Genbank provides graphical representations of the sequences on its database: click the "Graphics" link below the sequence title, OR click "Display Settings" above the title, and choose "Graphics". Take a few minutes to explore this graphical browser and answer the following question:

  1. A question that can only be answered from looking at this graph.
  2. Another question that can only be answered from looking at this graph.

Use BLAST to determine which exons are used in the mRNA transcripts.

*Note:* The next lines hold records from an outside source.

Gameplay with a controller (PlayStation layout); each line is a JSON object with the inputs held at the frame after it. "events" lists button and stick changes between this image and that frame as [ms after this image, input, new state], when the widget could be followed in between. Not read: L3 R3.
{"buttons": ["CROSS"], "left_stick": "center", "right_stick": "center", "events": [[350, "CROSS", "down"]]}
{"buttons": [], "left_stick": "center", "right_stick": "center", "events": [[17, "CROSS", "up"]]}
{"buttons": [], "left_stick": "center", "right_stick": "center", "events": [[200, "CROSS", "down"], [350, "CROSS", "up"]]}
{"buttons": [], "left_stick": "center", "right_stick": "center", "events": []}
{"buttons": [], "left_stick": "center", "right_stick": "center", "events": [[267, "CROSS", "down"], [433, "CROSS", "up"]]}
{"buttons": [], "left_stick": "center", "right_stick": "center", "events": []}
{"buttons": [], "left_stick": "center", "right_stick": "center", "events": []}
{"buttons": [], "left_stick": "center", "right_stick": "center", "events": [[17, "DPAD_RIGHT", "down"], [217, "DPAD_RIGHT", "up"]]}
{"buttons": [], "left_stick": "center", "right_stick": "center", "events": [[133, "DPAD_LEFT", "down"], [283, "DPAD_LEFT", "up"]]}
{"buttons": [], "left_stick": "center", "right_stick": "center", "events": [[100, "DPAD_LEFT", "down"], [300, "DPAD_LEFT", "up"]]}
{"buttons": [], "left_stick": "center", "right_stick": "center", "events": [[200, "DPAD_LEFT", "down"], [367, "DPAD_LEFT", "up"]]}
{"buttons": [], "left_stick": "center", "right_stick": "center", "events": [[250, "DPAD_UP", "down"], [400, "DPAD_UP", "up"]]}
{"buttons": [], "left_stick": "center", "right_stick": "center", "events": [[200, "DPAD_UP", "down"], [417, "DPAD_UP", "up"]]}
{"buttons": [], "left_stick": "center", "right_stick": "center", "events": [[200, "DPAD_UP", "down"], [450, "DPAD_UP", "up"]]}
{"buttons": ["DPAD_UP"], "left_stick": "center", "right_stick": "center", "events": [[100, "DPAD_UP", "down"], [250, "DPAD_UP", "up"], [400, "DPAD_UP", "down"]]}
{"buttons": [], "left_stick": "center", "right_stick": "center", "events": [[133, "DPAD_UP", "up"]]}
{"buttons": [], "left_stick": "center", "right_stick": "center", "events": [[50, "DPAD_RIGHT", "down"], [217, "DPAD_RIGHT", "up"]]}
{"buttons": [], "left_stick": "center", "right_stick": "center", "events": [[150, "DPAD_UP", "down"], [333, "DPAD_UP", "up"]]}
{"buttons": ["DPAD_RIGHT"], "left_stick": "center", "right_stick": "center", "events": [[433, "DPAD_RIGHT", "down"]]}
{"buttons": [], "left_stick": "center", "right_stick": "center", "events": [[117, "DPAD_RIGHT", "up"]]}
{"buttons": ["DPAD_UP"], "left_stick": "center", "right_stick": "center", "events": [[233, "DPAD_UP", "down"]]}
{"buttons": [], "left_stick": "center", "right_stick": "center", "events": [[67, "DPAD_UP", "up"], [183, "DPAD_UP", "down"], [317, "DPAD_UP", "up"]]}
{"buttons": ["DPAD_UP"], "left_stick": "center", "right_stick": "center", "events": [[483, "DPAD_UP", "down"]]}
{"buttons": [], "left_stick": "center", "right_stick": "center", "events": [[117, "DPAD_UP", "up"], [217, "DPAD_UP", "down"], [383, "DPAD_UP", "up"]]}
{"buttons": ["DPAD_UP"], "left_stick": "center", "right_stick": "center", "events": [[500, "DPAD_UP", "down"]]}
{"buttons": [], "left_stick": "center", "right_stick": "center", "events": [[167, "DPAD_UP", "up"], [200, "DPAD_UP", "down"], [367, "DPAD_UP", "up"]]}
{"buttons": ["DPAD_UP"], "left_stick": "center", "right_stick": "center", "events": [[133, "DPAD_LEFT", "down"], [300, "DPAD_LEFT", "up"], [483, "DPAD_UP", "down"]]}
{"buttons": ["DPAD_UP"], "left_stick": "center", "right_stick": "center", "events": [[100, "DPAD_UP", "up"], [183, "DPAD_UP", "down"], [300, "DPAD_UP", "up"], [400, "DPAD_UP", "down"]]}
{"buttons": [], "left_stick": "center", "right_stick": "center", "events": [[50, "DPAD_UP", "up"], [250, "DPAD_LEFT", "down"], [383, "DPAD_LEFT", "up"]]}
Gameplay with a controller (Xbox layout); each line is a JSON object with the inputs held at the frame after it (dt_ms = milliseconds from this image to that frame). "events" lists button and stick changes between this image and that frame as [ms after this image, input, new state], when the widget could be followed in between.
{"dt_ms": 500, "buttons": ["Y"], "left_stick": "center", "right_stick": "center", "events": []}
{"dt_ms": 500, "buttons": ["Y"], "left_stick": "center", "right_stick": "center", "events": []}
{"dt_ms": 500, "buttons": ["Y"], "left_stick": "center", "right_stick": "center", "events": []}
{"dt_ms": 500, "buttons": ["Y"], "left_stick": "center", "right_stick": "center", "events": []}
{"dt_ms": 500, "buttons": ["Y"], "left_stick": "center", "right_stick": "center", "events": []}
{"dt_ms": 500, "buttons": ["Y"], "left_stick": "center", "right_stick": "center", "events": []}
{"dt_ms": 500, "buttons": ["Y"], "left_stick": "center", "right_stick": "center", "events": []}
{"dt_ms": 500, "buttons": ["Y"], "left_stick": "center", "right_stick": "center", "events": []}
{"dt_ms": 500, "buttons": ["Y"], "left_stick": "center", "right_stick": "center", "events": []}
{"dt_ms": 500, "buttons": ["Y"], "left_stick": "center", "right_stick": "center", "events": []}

This is the most "bioinformatic" part of the assignment. Blast one of the mRNA sequences (EU076746, EU076747, EU076748, EU076749) against the main sequence (AF527840) and use the results to answer the following questions. Suggested procedures:

  1. Go to the [NCBI BLAST] website
  2. Click the link “Align two sequences using BLAST (bl2seq)” under “Specialized BLAST” (near the page bottom)
  3. In the “Sequence 1” text box, type “AF527840” (the accession for the genomics). Fill in “from 1” and “to 34088”. In the “Sequence 2” text box, type in "EU076748" (or other cDNA accession in the table). Fill in the “from” box with 1 and the “to” box with 505.
  4. Click “Align”. You should get a “Blast Result” output page.
Interpret your results
  1. Which exons are present and which ones are absent in EU076746, EU076747, EU076748, EU076749? (Hint: Refer to the mRNA join statement).
  2. Do the BLAST search results corresponding to exons exactly match the start/end positions of the exons as labeled in your diagram? If not, what is the most likely reason for this?
  3. Do any of the BLAST results match regions outside of exons? If so, what regions?

Exit Questions

  1. Describe essential experimental steps of obtaining cDNA clones of a gene from a cell culture.
  2. Based on the NCBI BLAST documentation, define BLAST. Describe applications of different BLAST tools.
  3. Describe informatics steps of identifying a splice variant using BL2SEQ.
  4. Explain why the following statement is FALSE: The first exon always starts with ATG and the last exon always ends with a stop codon. What are the terms for the untranslated regions of exons?